Classic Country Estates of Lake Forest: Architecture and Landscape Design 1856 - 1940
Journal of the Illinois State Historical Society, Summer 2004 by Martin, Arthur Mead
Classic Country Estates of Lake Forest: Architecture and Landscape Design 1856 - 1940. By Kim Coventry, Daniel Meyer, and Arthur H. Miller (New York & London, W. W. Norton & Company, 2003. Pp. 312. Color plates, forward, maps, appendices, bibliography, acknowledgments, index. Cloth, $75.00).
With all that has been written about the Chicago School of Architecture, we tend to forget that, in the thirty-plus years immediately after the Chicago School burst on the scene, Chicago's exurbia saw the flowering of a more conservative but also compelling aesthetic in the elegant country houses and grounds commissioned by the city's emerging haute bourgeoisie.
Classis Country Estates of Lake Forest is a powerful antidote to the tendency to lose sight of and to devalue this impressive body of work. Its main mission, handsomely executed in detailed text and instructive pictures, is to identify and describe the architectural styles employed in these estate houses and their dependencies. In so doing, the authors also tell us a good deal about how these styles evolved over time, about the currents of thought in domestic design, and the role of the home in society, which brought particular styles into vogue, and about the specific historical precedents for particular houses. The material on the suburb's earliest large houses is of particular interest, as it is hard to come by elsewhere. Built before homes in the Lake Forest area began to be done on an Egyptian scale, and before the contributions of celebrity architects such as Howard Van Doren Shaw and David Adler, these early homes and gardens nevertheless foreshadow much of what was to come, and are interesting in their own right because of the way they reflect the particular energies of their owners and the passions that possessed their own decades.
The book makes an especially valuable contribution in its treatment of the grounds of these estates, since the garden art form tends to evade narrative description and is often lost before it can be adequately pictured. The authors remind us that it was a daunting challenge to coax landscapes out of Lake Forest's windswept and otherwise inhospitable terrain, and show how a combination of discerning patrons and talented architects, landscapers, and groundskeepers accommodated to these conditions and created and sustained gardens that, in variety and subtlety, rival the better known gardens of America's deep south and ocean coasts. This aspect of the book is improved not only by very seductive pictures but by plans for several of the gardens, some done in connection with the 1919 visit of the Garden Club of America to its constituent Lake Forest Garden Club and some done at the Foundation for Architecture and Landscape Architecture that briefly flourished in Lake Forest.
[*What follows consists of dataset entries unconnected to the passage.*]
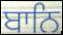
ਬਾਨਿ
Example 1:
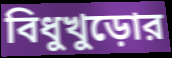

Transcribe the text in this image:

বিধুখুড়োর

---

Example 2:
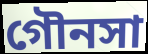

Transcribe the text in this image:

গৌনসা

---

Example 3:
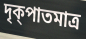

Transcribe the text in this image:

দৃক্পাতমাত্র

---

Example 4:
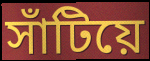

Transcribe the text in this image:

সাঁটিয়ে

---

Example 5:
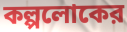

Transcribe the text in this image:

কল্পলোকের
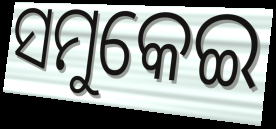
ସମୁକେଇ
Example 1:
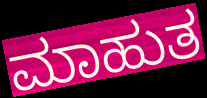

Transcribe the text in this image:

ಮಾಹುತ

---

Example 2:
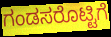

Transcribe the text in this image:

ಗಂಡಸರೊಟ್ಟಿಗೆ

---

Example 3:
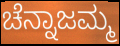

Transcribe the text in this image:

ಚೆನ್ನಾಜಮ್ಮ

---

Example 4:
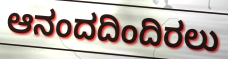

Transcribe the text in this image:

ಆನಂದದಿಂದಿರಲು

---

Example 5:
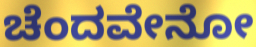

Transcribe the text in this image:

ಚೆಂದವೇನೋ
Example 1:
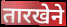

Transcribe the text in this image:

तारखेने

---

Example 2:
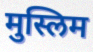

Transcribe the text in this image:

मुस्लिम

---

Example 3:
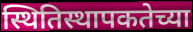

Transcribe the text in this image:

स्थितिस्थापकतेच्या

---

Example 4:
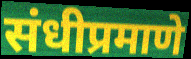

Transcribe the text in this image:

संधीप्रमाणे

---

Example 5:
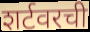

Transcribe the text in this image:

शर्टवरची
Classic Country Estates of Lake Forest has other features that will enliven your read. There are, for example, interesting photographs of denizens of this rarified world engaged in the diversions of their country life. There is also information, in captions and in the text, on how the owners of these estates made their fortunes, what their avocations or social causes were, how they were related to one another and the like, as well as stories about the architects and landscapers who created these varied works. The authors do not undertake to provide a complete treatment of these subjects, but they correctly understand that information on them is of interest and answer questions bound to occur to most readers, and, in some cases, also add directly to our understanding of why these estates contained certain of their distinguishing features or, more generally, why they were built as they were.
A real benefit this book confers is the material it contains on the establishment of Lake Forest, which the authors refer to with considerable justice as a "distinctive artifact of the American cultural landscape." As some will know, the suburb began as the brainchild of high-minded and relatively affluent Presbyterian merchants and their clergy, who wanted to create new educational institutions and not incidentally remove themselves and their families insofar as they could from the features of city life they found unattractive. The authors set this project in the context of the founding of Northwestern University in Evanston and the establishment of the Baptist Seminary that would eventually metamorphose into the University of Chicago at Stephen Douglas's Oakenwald on Chicago's south side. They also point out how the founders' purposes were fostered by the town site's terrain and the characteristics of the original town plan, with its curved streets, large lots, lack of street numbers, absence of commercial buildings, and dedication of the proceeds of every other lot sale to the support of the planned schools. This is complimented by a survey of the current state of our knowledge of how the elegant free-form design of the original street plan for Lake Forest, near to angular Chicago, was influenced by the English picturesque and garden cemetery movements and perhaps by the substantially contemporaneous work being done in town planning in Llewellyn Park, New Jersey, and Glendale, Ohio.